Christopher wrote in message . ..
On Wed, 10 Nov 2004 18:03:27 +0100, Harald Kucharek
wrote:

It will be on German tv on November 18, 20.15h at channel Pro 7.


It's worth watching.


Here is what the Times wrote about it. Of course, one can't expect a
detailed technical appraisal from The Times. They also rather miss the
points of space exploration.

November 10, 2004

Last night's TV

Failing to cross the final frontier
Joe Joseph

OUTER SPACE: it goes on and on, seemingly without end; it is
frequently hostile; often unpredictable; just entering it swallows up
millions of dollars; people are baffled by the hullabaloo and
excitement it generates, given how little it actually affects their
daily lives; and it is dominated by species who don't speak the same
language as normal human beings — no wait, that's not outer space,
that's the American presidential election I was thinking of.

Space Odyssey: Voyage to the Planets (BBC One) is an intriguing new
project, given that the BBC seems to have sent only a five-strong
posse of men and women to cover this six-year-long, eight-billion-mile
virtual trip to Venus, Mars and Jupiter. Only five people? To cover
such a major event? When the BBC dispatched almost half its staff to
America last week to cover the race for the White House?

On recent form, you kept expecting to see Peter Snow turn up with
Day-Glo graphics and a reminder that it was all just a bit of fun at
this early stage in the mission, and David Dimbleby hosting a special
edition of Question Time from an orbiting space station (guest Michael
Moo "Look, it's a fantasy. These so-called planets don't exist. The
US space programme is just a ruse for George Bush to distract the
world's attention while he siphons the fuel out of your car's petrol
tank and sells it back to you at twice the price next week via one of
Dick Cheney's oil companies"), and Huw Edwards anchoring the
proceedings from a spot in the solar system, carefully chosen so that
Mars might appear photogenically above his left shoulder, to prove to
viewers that even if has nothing new to say, he is saying it live.

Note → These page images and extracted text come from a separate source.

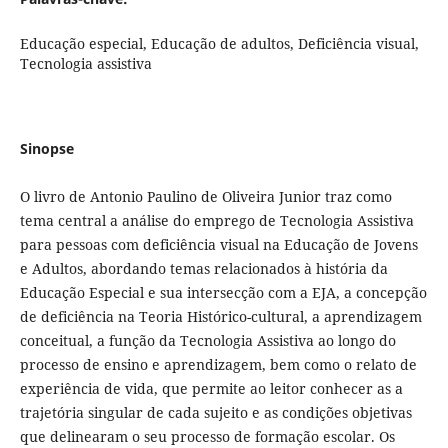
Educação especial, Educação de adultos, Deficiência visual,
Tecnologia assistiva
Sinopse
O livro de Antonio Paulino de Oliveira Junior traz como
tema central a análise do emprego de Tecnologia Assistiva
para pessoas com deficiência visual na Educação de Jovens
e Adultos, abordando temas relacionados à história da
Educação Especial e sua intersecção com a EJA, a concepção
de deficiência na Teoria Histórico-cultural, a aprendizagem
conceitual, a função da Tecnologia Assistiva ao longo do
processo de ensino e aprendizagem, bem como o relato de
experiência de vida, que permite ao leitor conhecer as a
trajetória singular de cada sujeito e as condições objetivas
que delinearam o seu processo de formação escolar. Os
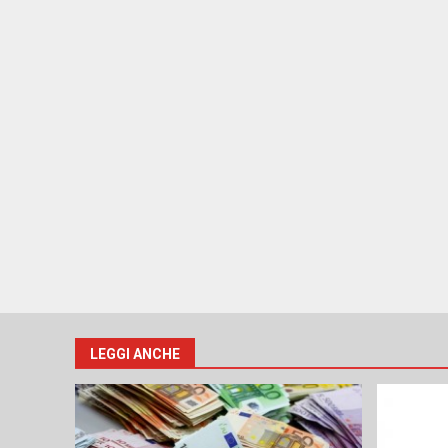
LEGGI ANCHE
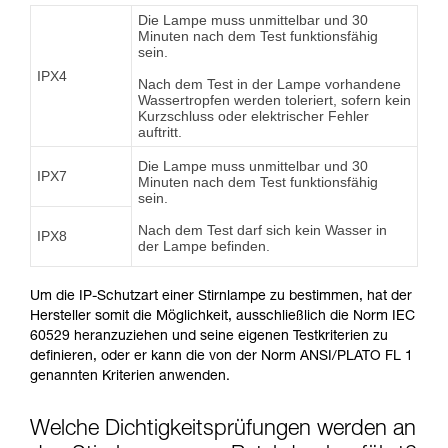
Die Lampe muss unmittelbar und 30
Minuten nach dem Test funktionsfähig
sein.
IPX4
Nach dem Test in der Lampe vorhandene
Wassertropfen werden toleriert, sofern kein
Kurzschluss oder elektrischer Fehler
auftritt.
Die Lampe muss unmittelbar und 30
IPX7
Minuten nach dem Test funktionsfähig
sein.
Nach dem Test darf sich kein Wasser in
IPX8
der Lampe befinden.
Um die IP-Schutzart einer Stirnlampe zu bestimmen, hat der
Hersteller somit die Möglichkeit, ausschließlich die Norm IEC
60529 heranzuziehen und seine eigenen Testkriterien zu
definieren, oder er kann die von der Norm ANSI/PLATO FL 1
genannten Kriterien anwenden.
Welche Dichtigkeitsprüfungen werden an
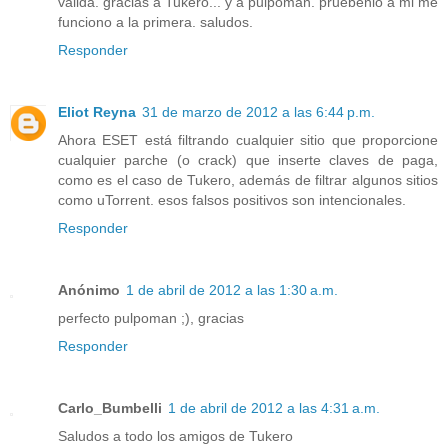
valida. gracias a Tukero... y a pulpoman. pruebenlo a mi me
funciono a la primera. saludos.
Responder
Eliot Reyna
31 de marzo de 2012 a las 6:44 p.m.
Ahora ESET está filtrando cualquier sitio que proporcione
cualquier parche (o crack) que inserte claves de paga,
como es el caso de Tukero, además de filtrar algunos sitios
como uTorrent. esos falsos positivos son intencionales.
Responder
Anónimo
1 de abril de 2012 a las 1:30 a.m.
perfecto pulpoman ;), gracias
Responder
Carlo_Bumbelli
1 de abril de 2012 a las 4:31 a.m.
Saludos a todo los amigos de Tukero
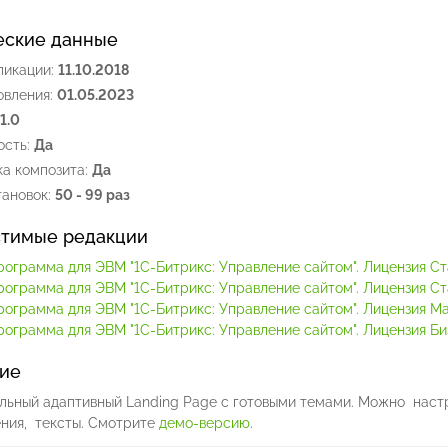
еские данные
ликации:
11.10.2018
овления:
01.05.2023
.1.0
сть:
Да
а композита:
Да
ановок:
50 - 99 раз
тимые редакции
рограмма для ЭВМ "1С-Битрикс: Управление сайтом". Лицензия С
рограмма для ЭВМ "1С-Битрикс: Управление сайтом". Лицензия С
рограмма для ЭВМ "1С-Битрикс: Управление сайтом". Лицензия М
рограмма для ЭВМ "1С-Битрикс: Управление сайтом". Лицензия Би
ие
льный адаптивный Landing Page с готовыми темами. Можно настра
ния, тексты. Смотрите
демо-версию
.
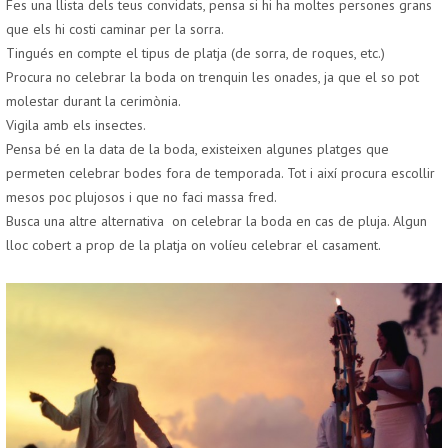
Fes una llista dels teus convidats, pensa si hi ha moltes persones grans
que els hi costi caminar per la sorra.
Tingués en compte el tipus de platja (de sorra, de roques, etc.)
Procura no celebrar la boda on trenquin les onades, ja que el so pot
molestar durant la cerimònia.
Vigila amb els insectes.
Pensa bé en la data de la boda, existeixen algunes platges que
permeten celebrar bodes fora de temporada. Tot i així procura escollir
mesos poc plujosos i que no faci massa fred.
Busca una altre alternativa on celebrar la boda en cas de pluja. Algun
lloc cobert a prop de la platja on volíeu celebrar el casament.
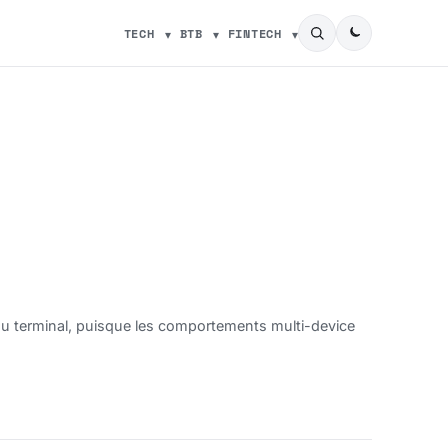
TECH
BTB
FINTECH
du terminal, puisque les comportements multi-device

The universe can be tricky territory for primetime TV. Space, what
with it being infinite and all, can seem as if it's just never going
to end. So a human angle can help to lure viewers. The mission of
Space Odyssey — which is made by the same team that produced Walking
with Dinosaurs — is to weave the known facts about the planets in our
solar system into the folds of an enticing drama, so that the result
looks like a documentary.

The surfaces of Venus and Mars look as realistic as you could hope
for. The astronauts and the scientific crew back on Earth do an
impressive job of that trickiest of assignments: acting as if you're
not acting; that is, behaving during interviews with the "documentary
makers" with just the amount of awkwardness you would expect from
astro-experts not used to explaining their jobs to film crews.

But you couldn't help wondering why — if everything we see in this
digitally-confected series is scientifically accurate — anyone would
now bother spending further billions firing expensively trained
astronauts into outer space just to repeat it all in reality? On the
other hand, if Space Odyssey merely represents the best guess of what
life in space is like, does the absence of a more detached, more
explicit, documentary structure risk making astrophysics seem more
prosaic than it is? This is a series aimed at adult audiences,
broadcast at an adult time of day, yet it seems to have processed its
science into an easy-to-chew meal, maybe more obviously targeted at a
younger audience.

The computer wizardry is clever, though perhaps no longer quite so
impressive as when such film technology first made audiences' jaws
drop. As for those dusty wastelands on Venus and Mars, they reminded
you of those dusty wastelands in Australia and North America, which
remain barren because nobody is the least bit interested in even
visiting them, let alone inhabiting them. If we can't be bothered to
visit an arid dustbowl a short plane-ride away, why are we so obsessed
with conquering new arid dustbowls we won't want to visit? A few tips
as to why might make this BBC space mission more beguiling.